Taking all this into account, it becomes obvious that Democratic party unity behind expanding Medicare in any fashion is nowhere to be found. But they can still achieve their coverage goals by doubling down on the ACA.
Government Role In Drug Pricing
Democrats are now shifting their focus to reign in overall health costs by aiming directly at big pharma. It’s a debate that we’re following closely, and methodically considering our parochial interests. Employers are frankly all over the map on whether the government should be directly negotiating drug prices or capping price increases. Large employers are notably trending towards supporting government price caps on prescription drugs. Corporate CEOs are organizing to support the Centers for Medicare & Medicaid Services increasing its authority over drug prices, with several employers and advocacy groups banning together under the umbrella group the Purchaser Business Group on Health. They’re upending traditional business orthodoxy that free markets should determine costs by advocating for government intervention when it comes to drug prices. The group conducted a survey of large employers that says 83% of employers believe that a greater government role in containing costs would be better for business, and 86% thought it would be better for their employees.

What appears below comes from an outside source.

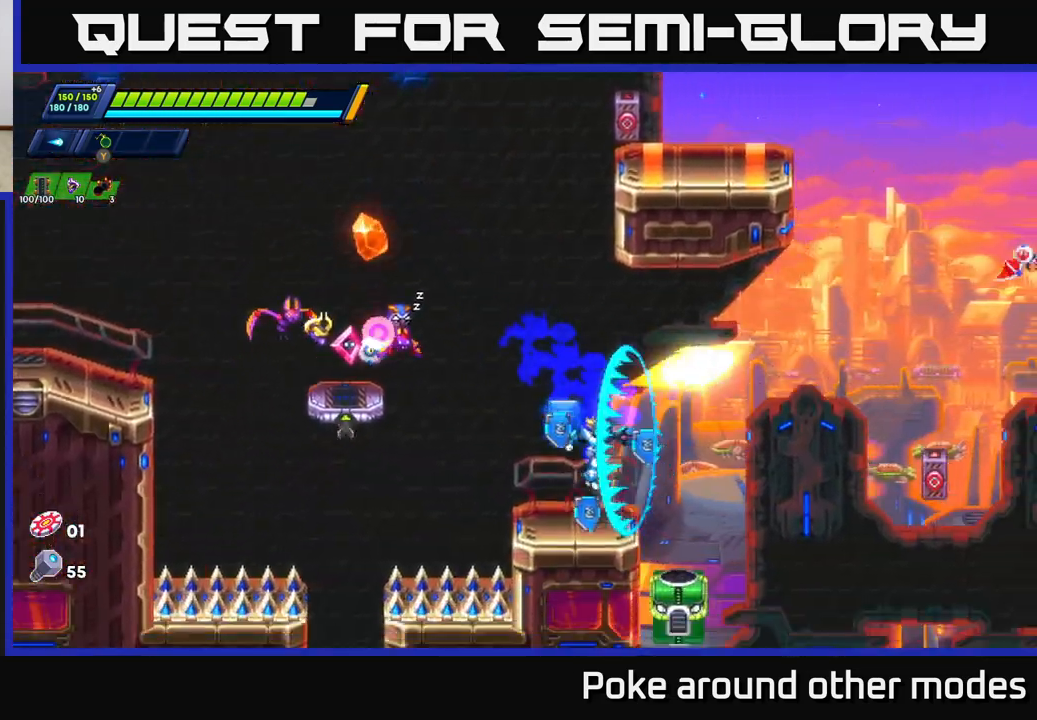
{"buttons": ["A", "X"], "left_stick": "right", "right_stick": "center", "events": [[100, "X", "up"], [150, "X", "down"], [267, "X", "up"], [383, "left_stick", "right"], [467, "A", "down"], [467, "X", "down"]]}
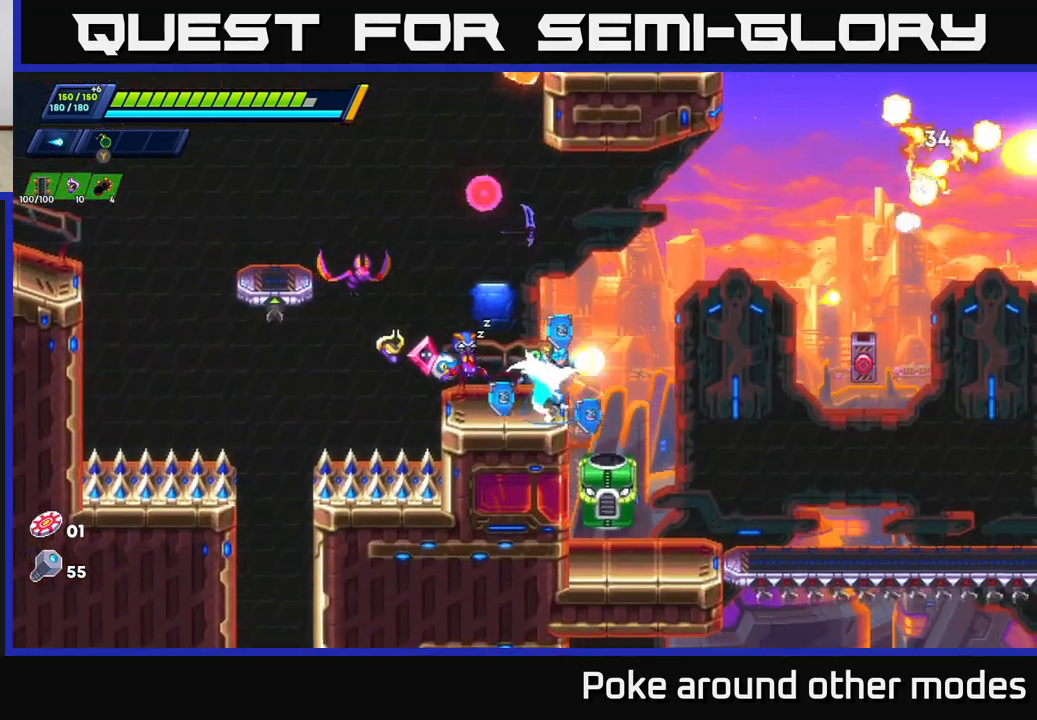
{"buttons": [], "left_stick": "center", "right_stick": "center", "events": [[50, "left_stick", "center"], [67, "X", "up"], [150, "left_stick", "left"], [233, "A", "up"], [383, "left_stick", "center"]]}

Its report concluded that “The new political landscape may portend a new and more viable discussion of expanded roles for government in providing health coverage and restraining prices and costs. While this has long been controversial, the results of this study suggest that the employers are frustrated by the current health care system and their limited opportunities to address cost, and that they may be open to options that involve a broader role for government.”

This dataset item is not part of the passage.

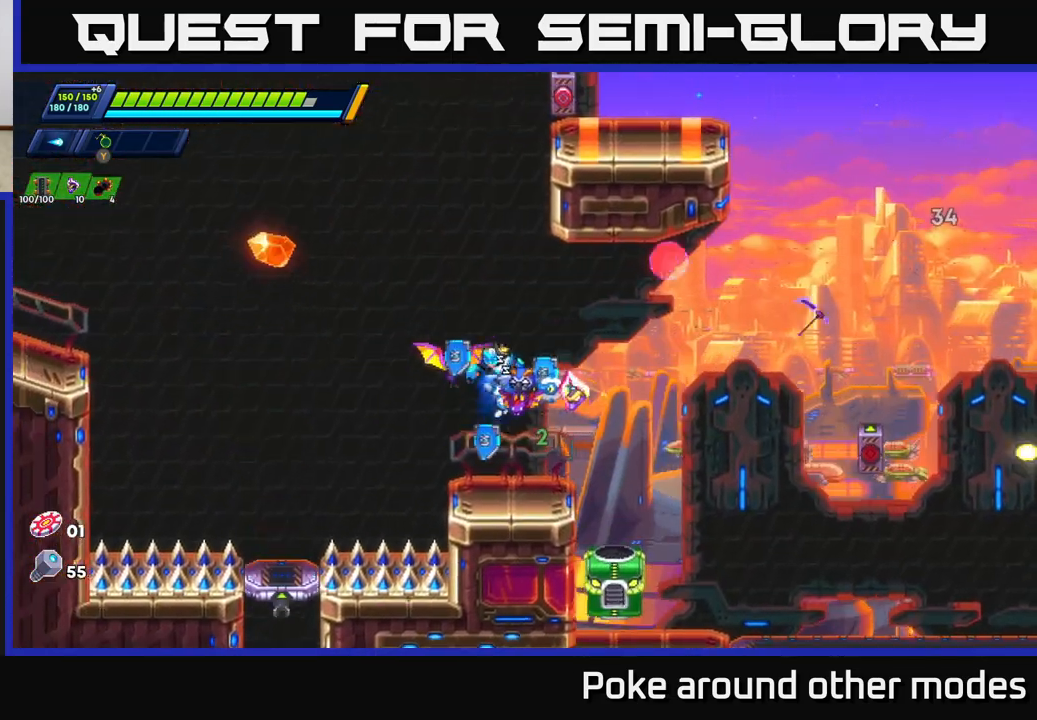
{"buttons": ["A", "R2"], "left_stick": "right", "right_stick": "center", "events": [[83, "left_stick", "right"], [200, "A", "down"], [200, "R2", "down"]]}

These changes in industry thinking are happening at a time when Democrats are trying to move forcefully to reign in drug prices, despite all the procedural constraints. Senate Finance Chairman Ron Wyden (D-OR) recently released principles on the topic intended to guide drug pricing legislation through the Senate, while the House of Representatives already passed H.R. 3 which would allow CMS to directly negotiate drug prices for Medicare recipients and potentially extend its authority to impact employer plans as well. Of course, the opposition to their efforts from big pharma is fierce, with armies of lobbyists attacking the plans and spending big to counter any. Democratic offices are aggressively trying to counter the opposition by organizing industry support for the measures.
While it remains to be seen whether Democrats succeed in these efforts, some fear that their success might mean more cost-shifting onto consumers. That could happen if the price setting or inflation caps are limited to Medicare recipients; it’s less clear what will happen if the regulations apply to the employer-sponsored market as well.
As all this unfolds, brokers can rest assured that a public insurance option and massive upheaval of the markets that threatened us as little as a year ago, won’t be happening anytime soon. In fact, I’m confident they won’t be happening for several years, if ever. If anything, Democrats could make markets better for your clients if they succeed in reigning in drug prices and avoiding cost shifting. It’s an uphill battle for the party and for employers, but the fight is about to rage.